Ci sarà da lavorare molto, come in qualsiasi stato democratico, su cose di cui oggi si dubita in Cile, dallo Stato alla Democrazia, e che sembrano appese alla parete di un museo dalla dubbia esistenza, sembrano appartenere ad un’altra epoca. Chi avrebbe immaginato che tra Pinochet e i nostri giorni si sarebbe costruito un Museo della Memoria, ma che allo stesso tempo la fragile memoria non ci sarebbe servita in un museo. Sarà che la memoria è, in sostanza, uno strumento che spinge all’azione, non un ricordo. Quindi se la appendiamo ad un muro non è più memoria, e non serve più a nessuno, smette di avere un significato. Che orrore.

Il Cile ha bisogno con urgenza di un patto sociale, di una Costituzione realizzata in democrazia che ci guidi in questo oceano oscuro in cui ci troviamo oggi. Il processo è iniziato qualche anno fa, quando più di duecentomila persone hanno preso parte al progetto e le loro idee riposano in pagine e pagine che nessuno legge.        

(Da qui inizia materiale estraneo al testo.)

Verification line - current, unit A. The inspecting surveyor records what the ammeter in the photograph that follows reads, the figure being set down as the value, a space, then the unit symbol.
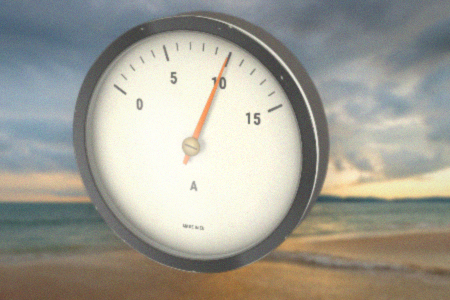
10 A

Magari Piñera si renderà conto dell’opportunità che ha davanti, metterà da parte il suo ego per qualche tempo, e recupererà la democrazia. Sinceramente lo spero perchè questa volta il credito sembra non bastare per la vita. Il debito di ciascuno dei sei milioni e mezzo di debitori è minore rispetto a quello dello Stato, ma soltanto pochi sanno come pagare, o alla fine bisognerà pagare in modo definitivo. Il credito si è esaurito per tutti e questo ci spaventa.